McKenzie, Alexander Grant
No.5761 – Private Alexander Grant McKenzie – 16th Battalion AIF
Alexander Grant McKenzie was born in Wollongong New South Wales in 1878. He was educated in New South Wales and later moved to Western Australia where he took up work as a Lumper.
In 1907 he married Elizabeth Bryant in Fremantle and they resided at 63 and 67 Cantonment Street. On the 1st March 1916 Alex went to the Fremantle Drill Hall to enlist in the AIF. He was passed as fit with the Medical Examiner finding him to be 5 feet 9 inches tall; weight of 148 lbs; chest measurement of 36-38 inches; ruddy complexion; blue eyes and brown hair. His religious denomination was Church of England.
After a few weeks at the training deport at Blackboy Hill Camp Alex was assigned to the 18th Reinforcements to the 16th Battalion on the 4th April 1916. He trained with them in Fremantle for the next three months while they waited for their embarkation orders to arrive. These finally came through and on the 18th July 1916 Alex and his group boarded the HMAT Seang Bee in Fremantle Harbour and set sail for England, where they arrived at Plymouth on the 9th September 1916.
When they were disembarked Alex and his group marched out to the 4th Training Battalion at Codford Camp. Alex was to train here for the remainder of 1916 and on the 28th November was sent to Sutton Veny hospital with influenza. He remained here for a few weeks, only rejoining the Training Battalion on the 20th December 1916. Six days later Alex was returned to hospital suffering from debility though he soon returned to his unit.
On the 8th February 1917 Alex was in Folkestone and boarded the S.S. Princess Victoria which took him across the Channel to France. Alex spent a couple of days at the 4th Australian Division Base Depot at Etaples but was taken on strength of the 16th Battalion on the 13th February 1917. The 16th Battalion were then in the Flers region of the Somme battlefield though they would not be here for long as the Germans began a gradual withdrawal to the Hindenburg Line.

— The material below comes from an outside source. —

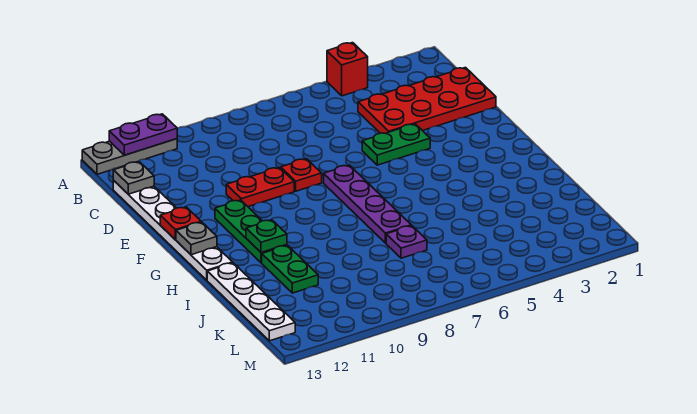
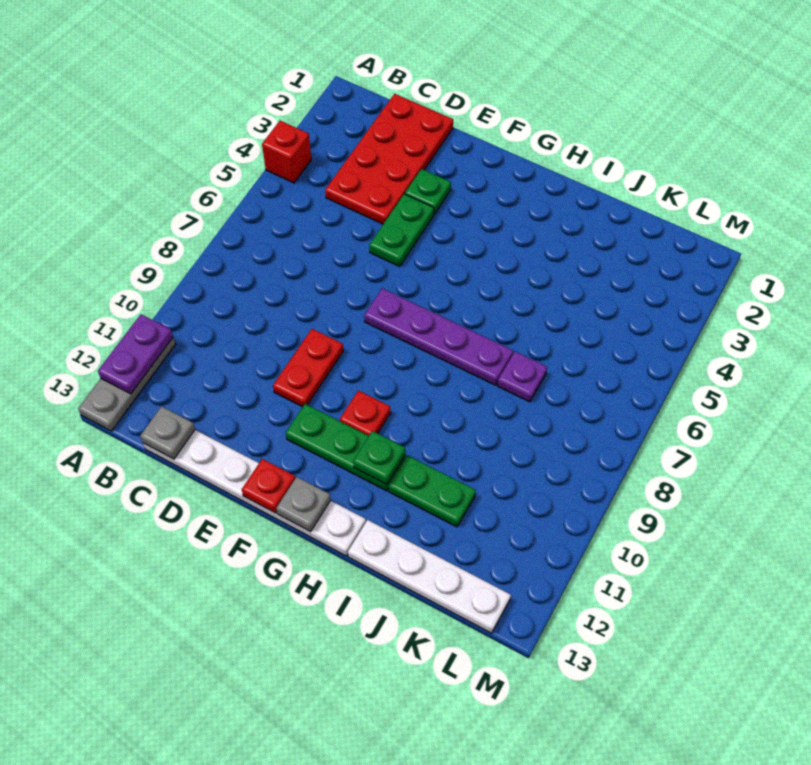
none -> green plate E3 level 1
red plate E8 level 1 -> red plate G10 level 1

As a result of the German withdrawal to this position, the 16th Battalion as part of the 4th Brigade had been earmarked for an assault on Bullecourt. On the 11th April 1917, the 16th Battalion along with the 13th Battalion attacked the heavy defences of the Hindenburg Line without artillery support and managed to break through and capture a portion of the line. However being unsupported they were not able to hang on for long and the Germans soon swarmed on the survivors forcing those still alive to make their way across No Man’s Land or to be taken prisoner.

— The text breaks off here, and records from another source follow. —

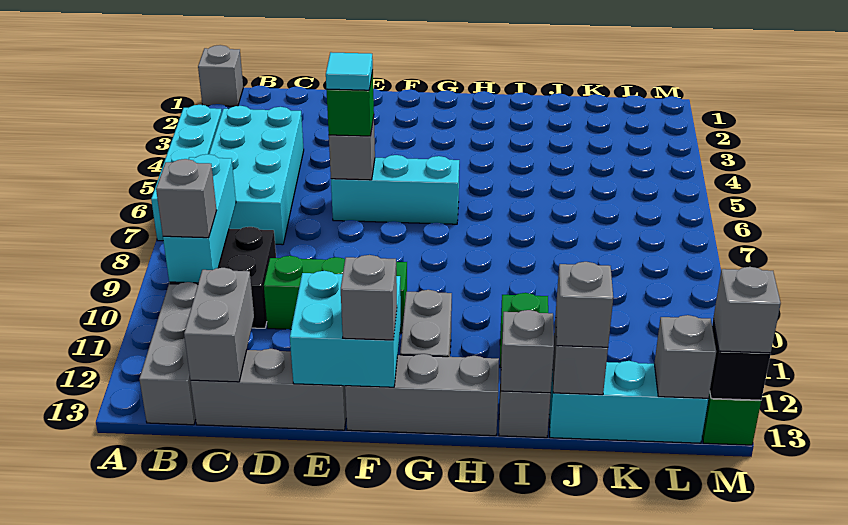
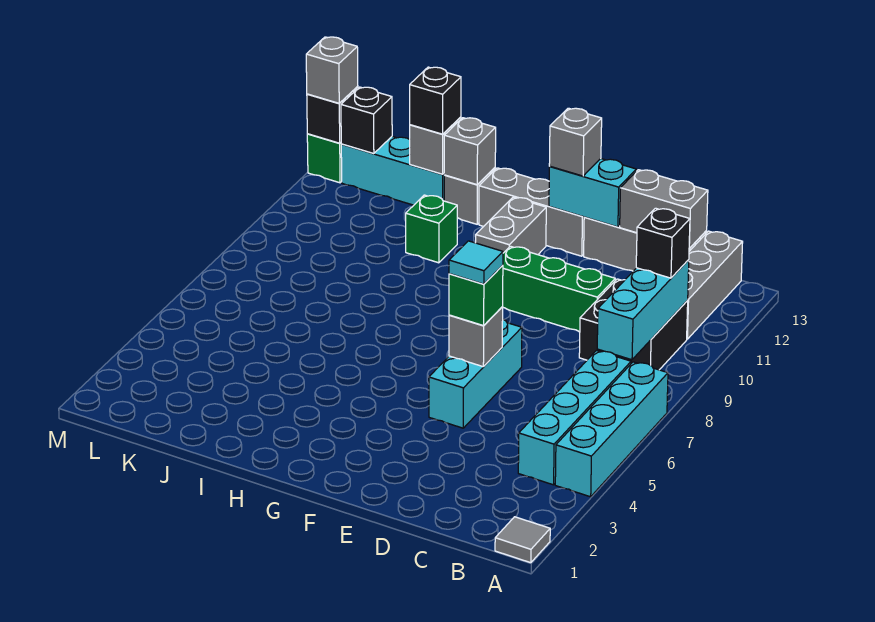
grey brick A1 level 1 -> grey tile A1 level 1
cyan brick B4:C7 level 1 -> cyan brick B4:B7 level 1
grey brick B10 level 3 -> black brick B10 level 3
grey brick C12:C13 level 2 -> grey brick C13:D13 level 2
cyan brick E6:G6 level 1 -> cyan brick E5:E7 level 1
cyan brick E12:F13 level 2 -> cyan brick E13:F13 level 2
grey brick J13 level 3 -> black brick J13 level 3
grey brick L13 level 2 -> black brick L13 level 2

During the battle Alex had been wounded in the German positions with a bullet wound to his thigh and therefore could not make it back to the Australian positions and was captured. His wound was treated by the Germans and he was interned at Dulmen Prisoner of War Camp. He was able to send a few messages while he was a POW. The first being on May 27th 1917 when he stated that;
“My wound is getting along nicely, and I am out of Hospital but I am very weak in the legs, and takes me all my time to walk about.” Seven days later he was able to send another message; “Just a few lines to you hoping all are well, my wound is just about healed up now, but I cannot get about much on account of weakness. I have not received anything from the Red Cross up till now but might get them any time now and smokes are awful scarce, a good player’s would be a treat just now. The weather has been very changeable here lately.”

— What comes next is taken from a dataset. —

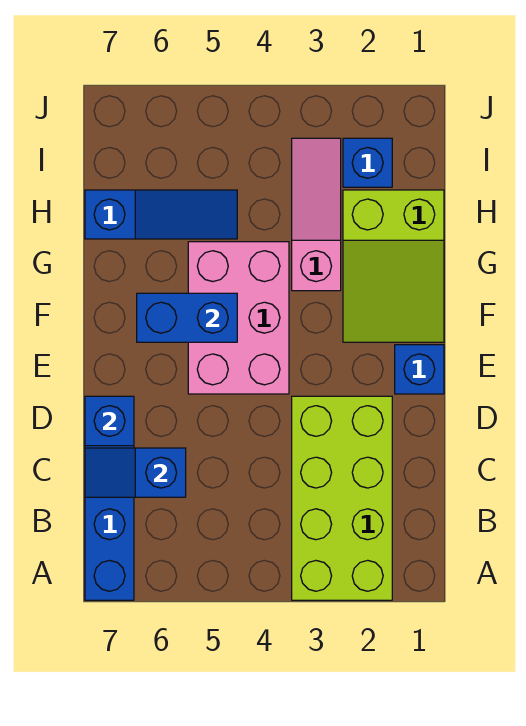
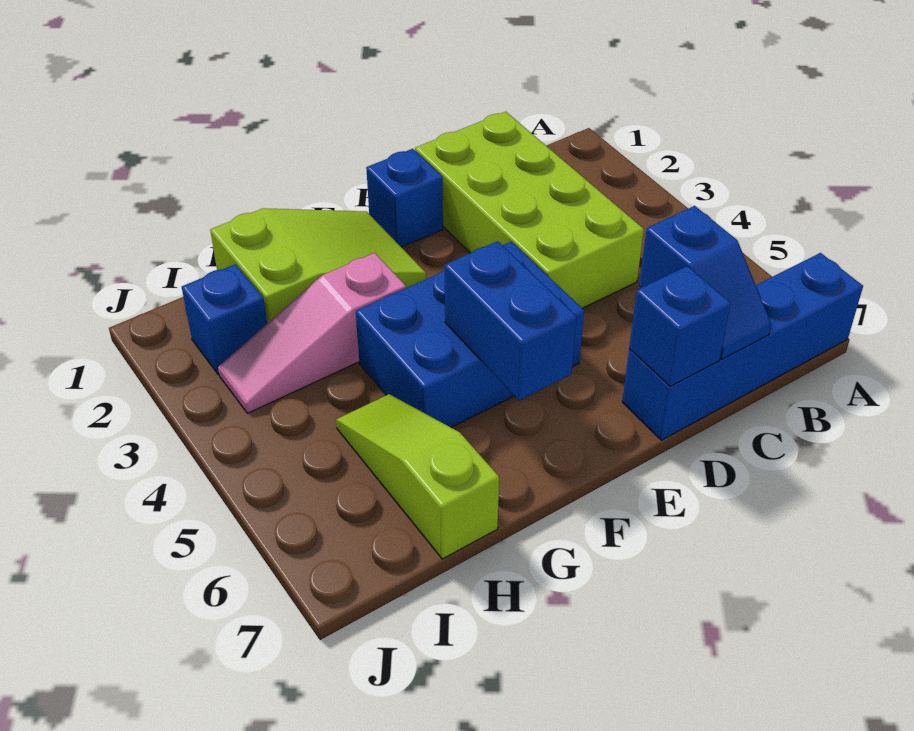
lime brick A2:D3 level 1 -> lime brick C1:D4 level 1
pink brick E4:G5 level 1 -> blue brick E4:G5 level 1
blue slope H5:H7 level 1 top 7 -> lime slope H5:H7 level 1 top 7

After his wound recovered Alex was put to work by the Germans though continued to send messages to ask for items such as socks, trousers and boots through the Red Cross as everything was in short supply. A Private Robson of the Lancashire Fusiliers stated;
“Pte McKenzie was sent with me along with a number of others from Dulmen Lager in Germany to Hattern Waterwork where we started work on the 24th of September 1917. We were forced to work 10 hours per day for 6 days a week receiving one mark per day. McKenzie seemed to keep in good health up to the great plague of Grippe (Flu) came over when all the English complained of being ill starting on October 4th 1918 but McKenzie went to bed on October 6th (Sunday morning) and seemed to get worse every day when on the Thursday morning the doctor ordered him to be sent back to Dulmen Lager Hospital but the German in charge of the working party kept him back till Saturday October 12th 1918 when he was sent back in a cart with a Frenchman to look after him but unfortunately poor Mac died within a mile of the Lager in the Frenchman’s arms, and when the Frenchman came back and told us the news we all felt very sorry indeed.”
The Frenchman was Poulain Gaston and he also wrote to the Red Cross about Alex stating that;
“I went to accompany him in the vehicle as far as the camp. He was seated near me in the vehicle & we had taken necessary precautions so that he should not take cold, but it was too late, he was unconscious on leaving our barrack where we were quartered and he died at about three kilometres before arriving at the camp. He died close to me without having said a word.”
Alex died on October 12th 1918 and was buried at Dulmen though after the war was exhumed and sent to Cologne Southern Cemetery in plot X.C.7.